▶ Collected data
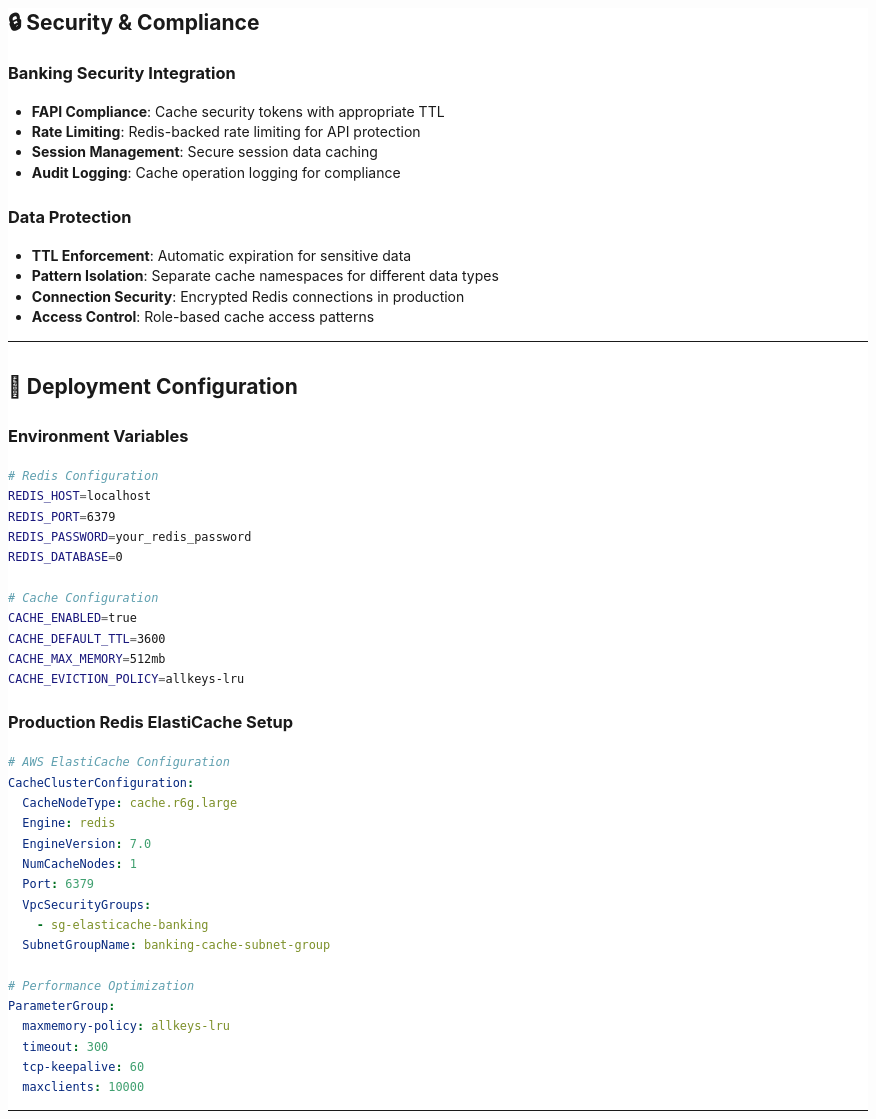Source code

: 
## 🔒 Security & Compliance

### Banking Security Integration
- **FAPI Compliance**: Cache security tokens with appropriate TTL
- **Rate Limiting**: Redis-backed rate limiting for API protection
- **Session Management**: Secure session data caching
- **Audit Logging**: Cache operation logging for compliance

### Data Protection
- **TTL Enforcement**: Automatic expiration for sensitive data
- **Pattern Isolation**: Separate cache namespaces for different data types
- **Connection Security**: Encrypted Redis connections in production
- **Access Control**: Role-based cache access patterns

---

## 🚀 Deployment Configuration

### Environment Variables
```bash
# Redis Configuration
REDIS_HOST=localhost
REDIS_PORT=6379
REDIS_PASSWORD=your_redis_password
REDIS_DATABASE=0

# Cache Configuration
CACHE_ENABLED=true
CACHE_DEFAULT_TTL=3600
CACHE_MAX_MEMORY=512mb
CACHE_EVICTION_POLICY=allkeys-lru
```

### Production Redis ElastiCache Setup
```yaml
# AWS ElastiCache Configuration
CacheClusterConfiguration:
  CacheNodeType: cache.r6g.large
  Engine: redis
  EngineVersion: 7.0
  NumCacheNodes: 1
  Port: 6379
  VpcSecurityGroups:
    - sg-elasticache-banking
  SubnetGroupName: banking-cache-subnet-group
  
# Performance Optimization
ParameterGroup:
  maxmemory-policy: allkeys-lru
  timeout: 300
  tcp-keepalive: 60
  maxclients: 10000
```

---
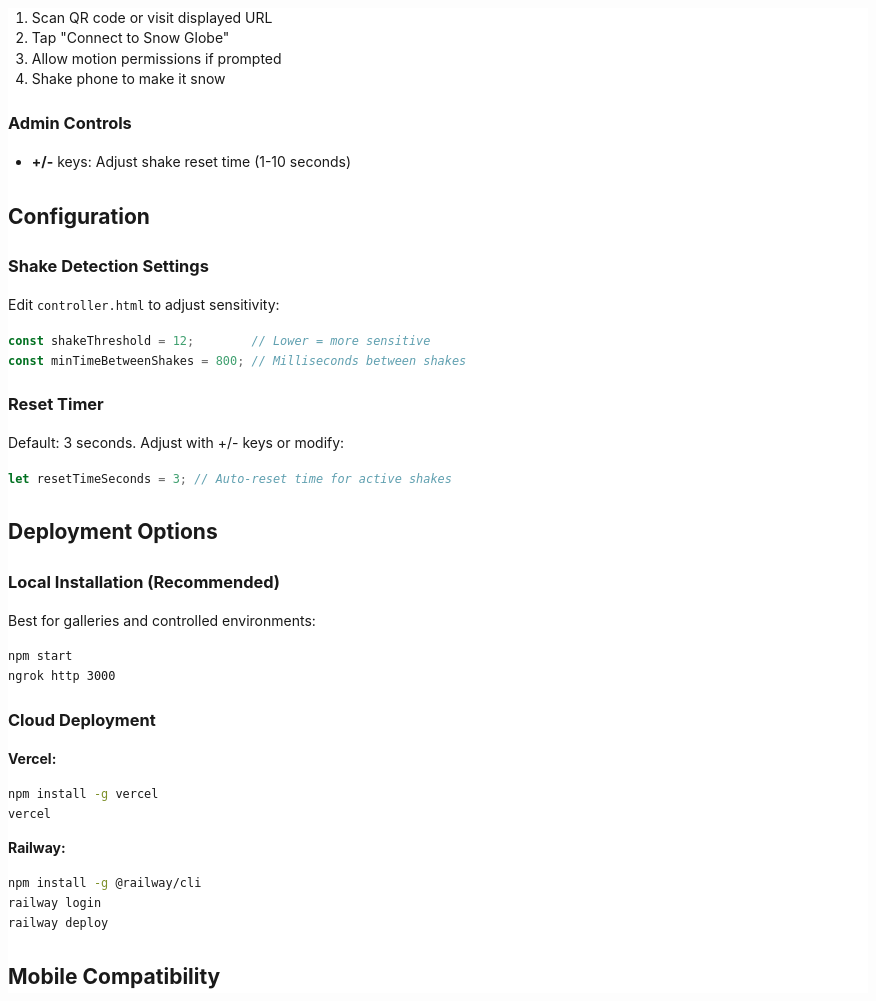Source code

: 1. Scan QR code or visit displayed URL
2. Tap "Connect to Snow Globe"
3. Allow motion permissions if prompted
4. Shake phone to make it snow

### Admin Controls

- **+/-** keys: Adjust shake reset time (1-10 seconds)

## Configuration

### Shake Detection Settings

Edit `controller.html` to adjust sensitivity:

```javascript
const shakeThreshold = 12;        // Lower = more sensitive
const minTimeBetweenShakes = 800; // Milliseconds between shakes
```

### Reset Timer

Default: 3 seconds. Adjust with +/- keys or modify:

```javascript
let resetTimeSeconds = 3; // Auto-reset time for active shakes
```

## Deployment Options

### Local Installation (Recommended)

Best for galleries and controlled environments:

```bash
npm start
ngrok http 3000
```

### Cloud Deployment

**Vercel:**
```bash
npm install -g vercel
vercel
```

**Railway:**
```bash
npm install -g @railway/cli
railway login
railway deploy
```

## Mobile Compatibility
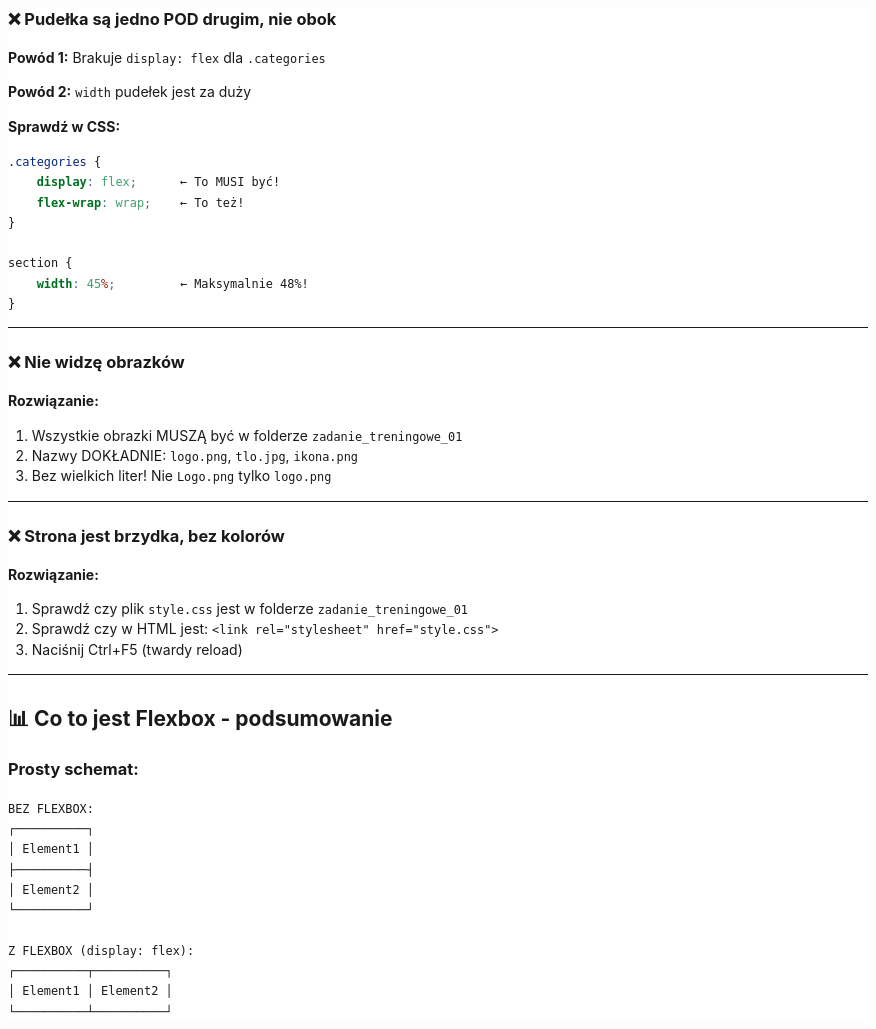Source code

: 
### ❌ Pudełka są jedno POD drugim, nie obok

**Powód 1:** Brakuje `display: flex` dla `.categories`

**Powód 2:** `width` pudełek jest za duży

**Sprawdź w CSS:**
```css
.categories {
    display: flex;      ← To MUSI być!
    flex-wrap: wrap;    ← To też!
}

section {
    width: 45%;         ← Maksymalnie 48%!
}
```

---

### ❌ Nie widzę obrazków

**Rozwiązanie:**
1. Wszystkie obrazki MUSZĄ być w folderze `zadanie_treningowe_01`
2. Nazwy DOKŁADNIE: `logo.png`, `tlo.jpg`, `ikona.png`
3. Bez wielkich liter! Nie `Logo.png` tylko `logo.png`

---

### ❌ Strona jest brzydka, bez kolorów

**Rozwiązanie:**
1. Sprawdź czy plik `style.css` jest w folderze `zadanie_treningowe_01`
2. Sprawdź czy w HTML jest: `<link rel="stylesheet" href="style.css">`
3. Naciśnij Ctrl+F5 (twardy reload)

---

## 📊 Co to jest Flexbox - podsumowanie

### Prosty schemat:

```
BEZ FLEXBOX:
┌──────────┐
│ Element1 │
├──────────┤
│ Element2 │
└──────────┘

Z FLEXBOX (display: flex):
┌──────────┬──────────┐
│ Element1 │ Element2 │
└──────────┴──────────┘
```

* * *

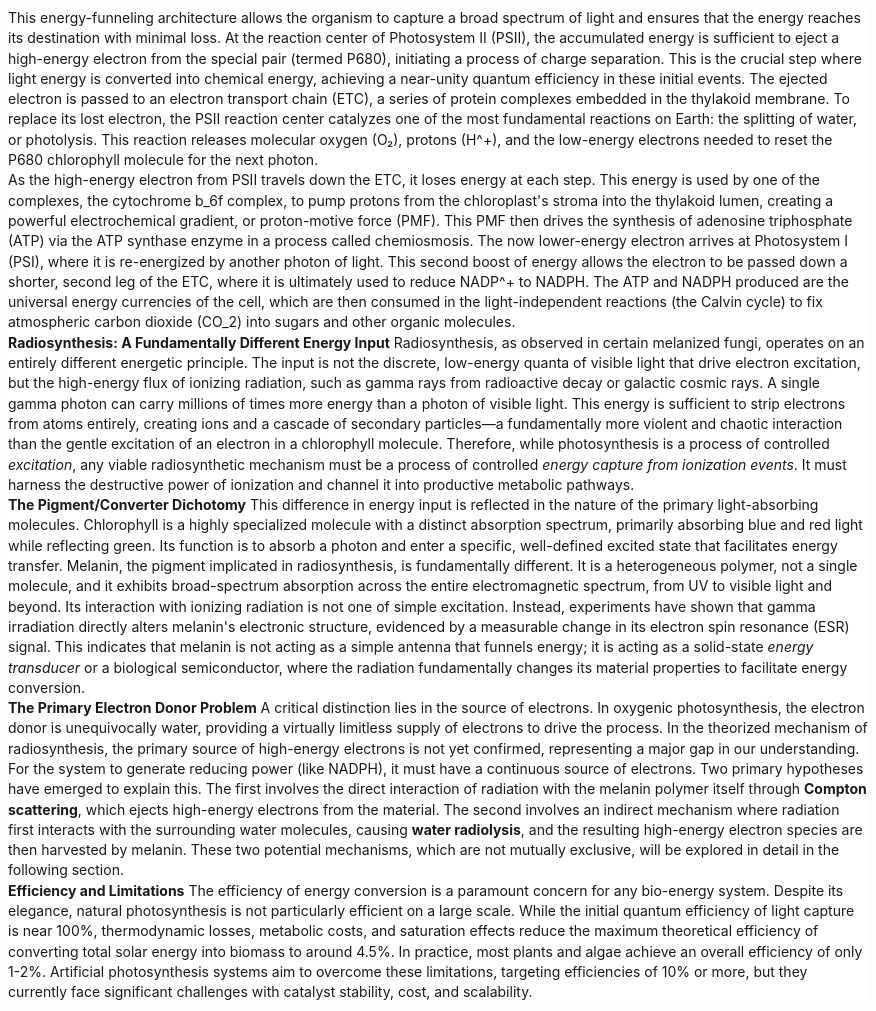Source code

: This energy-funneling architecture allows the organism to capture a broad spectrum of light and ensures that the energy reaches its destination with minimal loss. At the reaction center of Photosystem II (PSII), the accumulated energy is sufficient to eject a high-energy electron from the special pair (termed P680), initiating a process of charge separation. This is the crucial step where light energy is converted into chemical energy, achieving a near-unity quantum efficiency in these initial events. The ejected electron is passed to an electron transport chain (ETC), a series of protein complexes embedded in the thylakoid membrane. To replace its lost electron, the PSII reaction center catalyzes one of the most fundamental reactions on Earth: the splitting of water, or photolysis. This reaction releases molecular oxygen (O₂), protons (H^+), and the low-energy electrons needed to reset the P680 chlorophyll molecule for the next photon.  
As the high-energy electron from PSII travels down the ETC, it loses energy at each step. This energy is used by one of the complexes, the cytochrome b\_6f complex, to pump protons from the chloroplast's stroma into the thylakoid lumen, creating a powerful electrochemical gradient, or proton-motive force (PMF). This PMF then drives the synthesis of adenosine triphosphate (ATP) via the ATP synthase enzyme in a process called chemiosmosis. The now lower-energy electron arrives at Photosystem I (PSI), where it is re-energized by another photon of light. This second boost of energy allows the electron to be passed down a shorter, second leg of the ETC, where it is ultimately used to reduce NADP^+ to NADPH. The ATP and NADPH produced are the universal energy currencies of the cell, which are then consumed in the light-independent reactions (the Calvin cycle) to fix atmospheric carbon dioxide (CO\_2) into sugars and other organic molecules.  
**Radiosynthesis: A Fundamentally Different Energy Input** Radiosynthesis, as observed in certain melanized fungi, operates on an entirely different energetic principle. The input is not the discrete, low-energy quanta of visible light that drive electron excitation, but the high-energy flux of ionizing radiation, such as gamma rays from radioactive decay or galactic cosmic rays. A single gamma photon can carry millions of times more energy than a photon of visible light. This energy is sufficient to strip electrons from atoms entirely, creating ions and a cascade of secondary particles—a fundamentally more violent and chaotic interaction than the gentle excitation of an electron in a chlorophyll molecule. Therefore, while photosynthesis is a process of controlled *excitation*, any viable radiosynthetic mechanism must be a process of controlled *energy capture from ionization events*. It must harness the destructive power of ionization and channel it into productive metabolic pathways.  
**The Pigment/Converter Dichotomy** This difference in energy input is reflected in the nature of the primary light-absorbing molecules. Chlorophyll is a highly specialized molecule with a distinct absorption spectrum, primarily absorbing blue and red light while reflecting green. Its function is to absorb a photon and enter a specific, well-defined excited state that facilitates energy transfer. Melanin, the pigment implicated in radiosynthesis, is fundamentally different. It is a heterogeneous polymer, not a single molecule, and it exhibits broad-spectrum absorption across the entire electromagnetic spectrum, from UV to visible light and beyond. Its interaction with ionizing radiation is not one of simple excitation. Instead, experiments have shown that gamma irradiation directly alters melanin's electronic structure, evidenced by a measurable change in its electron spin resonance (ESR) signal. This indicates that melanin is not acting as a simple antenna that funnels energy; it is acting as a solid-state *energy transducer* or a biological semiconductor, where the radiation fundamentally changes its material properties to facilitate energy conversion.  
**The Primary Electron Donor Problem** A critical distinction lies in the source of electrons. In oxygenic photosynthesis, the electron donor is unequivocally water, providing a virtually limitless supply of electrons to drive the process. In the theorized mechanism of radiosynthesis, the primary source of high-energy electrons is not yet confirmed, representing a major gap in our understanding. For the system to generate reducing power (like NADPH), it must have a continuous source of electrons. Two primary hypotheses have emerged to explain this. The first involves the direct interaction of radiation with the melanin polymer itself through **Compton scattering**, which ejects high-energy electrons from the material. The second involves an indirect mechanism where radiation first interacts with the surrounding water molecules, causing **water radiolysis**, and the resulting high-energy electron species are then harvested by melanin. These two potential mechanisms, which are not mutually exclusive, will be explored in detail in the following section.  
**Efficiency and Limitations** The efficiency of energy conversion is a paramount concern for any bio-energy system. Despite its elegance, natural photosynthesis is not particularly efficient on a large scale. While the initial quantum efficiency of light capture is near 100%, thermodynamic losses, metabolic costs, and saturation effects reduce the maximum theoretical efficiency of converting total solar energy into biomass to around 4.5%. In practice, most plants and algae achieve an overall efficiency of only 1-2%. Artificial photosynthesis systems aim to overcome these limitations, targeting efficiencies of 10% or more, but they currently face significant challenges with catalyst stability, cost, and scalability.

---

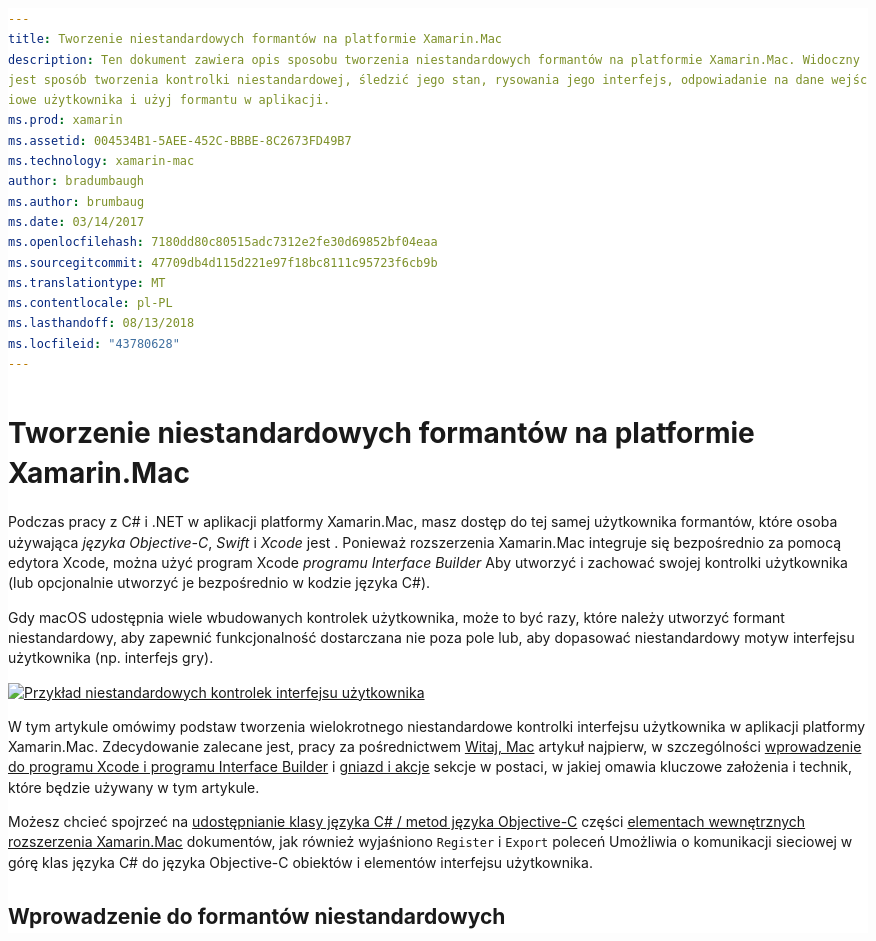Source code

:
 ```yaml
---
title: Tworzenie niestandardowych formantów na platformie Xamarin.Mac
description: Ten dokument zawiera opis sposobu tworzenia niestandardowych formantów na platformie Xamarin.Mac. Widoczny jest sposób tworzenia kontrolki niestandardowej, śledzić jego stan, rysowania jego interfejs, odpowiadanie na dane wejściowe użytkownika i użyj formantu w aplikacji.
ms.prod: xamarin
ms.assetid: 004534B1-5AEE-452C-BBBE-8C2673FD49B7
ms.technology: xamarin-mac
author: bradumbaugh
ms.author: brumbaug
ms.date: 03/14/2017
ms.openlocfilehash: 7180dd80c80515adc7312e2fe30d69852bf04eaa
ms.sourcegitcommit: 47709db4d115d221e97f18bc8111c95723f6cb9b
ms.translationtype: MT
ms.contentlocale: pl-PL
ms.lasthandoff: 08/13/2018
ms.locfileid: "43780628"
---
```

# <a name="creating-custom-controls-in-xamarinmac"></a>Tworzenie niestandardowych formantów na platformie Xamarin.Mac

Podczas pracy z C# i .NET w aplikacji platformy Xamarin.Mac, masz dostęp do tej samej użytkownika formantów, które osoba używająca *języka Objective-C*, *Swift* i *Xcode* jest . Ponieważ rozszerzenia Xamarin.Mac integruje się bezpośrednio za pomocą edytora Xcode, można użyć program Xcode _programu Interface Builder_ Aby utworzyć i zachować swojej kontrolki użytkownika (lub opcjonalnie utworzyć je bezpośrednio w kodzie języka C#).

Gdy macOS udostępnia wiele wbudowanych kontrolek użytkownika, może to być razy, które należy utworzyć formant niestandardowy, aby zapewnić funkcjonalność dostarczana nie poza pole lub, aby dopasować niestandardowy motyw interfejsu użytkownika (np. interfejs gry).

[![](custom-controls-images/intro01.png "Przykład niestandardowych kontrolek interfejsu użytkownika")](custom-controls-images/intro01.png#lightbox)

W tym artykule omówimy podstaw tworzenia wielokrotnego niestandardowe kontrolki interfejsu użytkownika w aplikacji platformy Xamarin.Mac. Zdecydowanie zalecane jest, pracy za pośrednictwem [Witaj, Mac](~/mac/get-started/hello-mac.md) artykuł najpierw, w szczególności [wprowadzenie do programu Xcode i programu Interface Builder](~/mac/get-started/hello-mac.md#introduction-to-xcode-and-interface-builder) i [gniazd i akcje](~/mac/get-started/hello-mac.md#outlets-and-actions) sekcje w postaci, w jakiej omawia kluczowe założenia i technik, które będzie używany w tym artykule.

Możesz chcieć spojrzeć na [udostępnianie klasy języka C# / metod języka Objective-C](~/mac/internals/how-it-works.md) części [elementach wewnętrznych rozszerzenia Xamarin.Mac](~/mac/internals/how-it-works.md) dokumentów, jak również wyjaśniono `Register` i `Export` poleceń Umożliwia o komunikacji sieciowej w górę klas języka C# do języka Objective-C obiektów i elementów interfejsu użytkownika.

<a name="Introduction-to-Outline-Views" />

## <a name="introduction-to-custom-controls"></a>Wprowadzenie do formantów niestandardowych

▶ Exercise objective
Report every line in the data above in which the word "Powód" appears.

▶ Finished exercise
**Powód 1:** Brakuje `display: flex` dla `.categories`
**Powód 2:** `width` pudełek jest za duży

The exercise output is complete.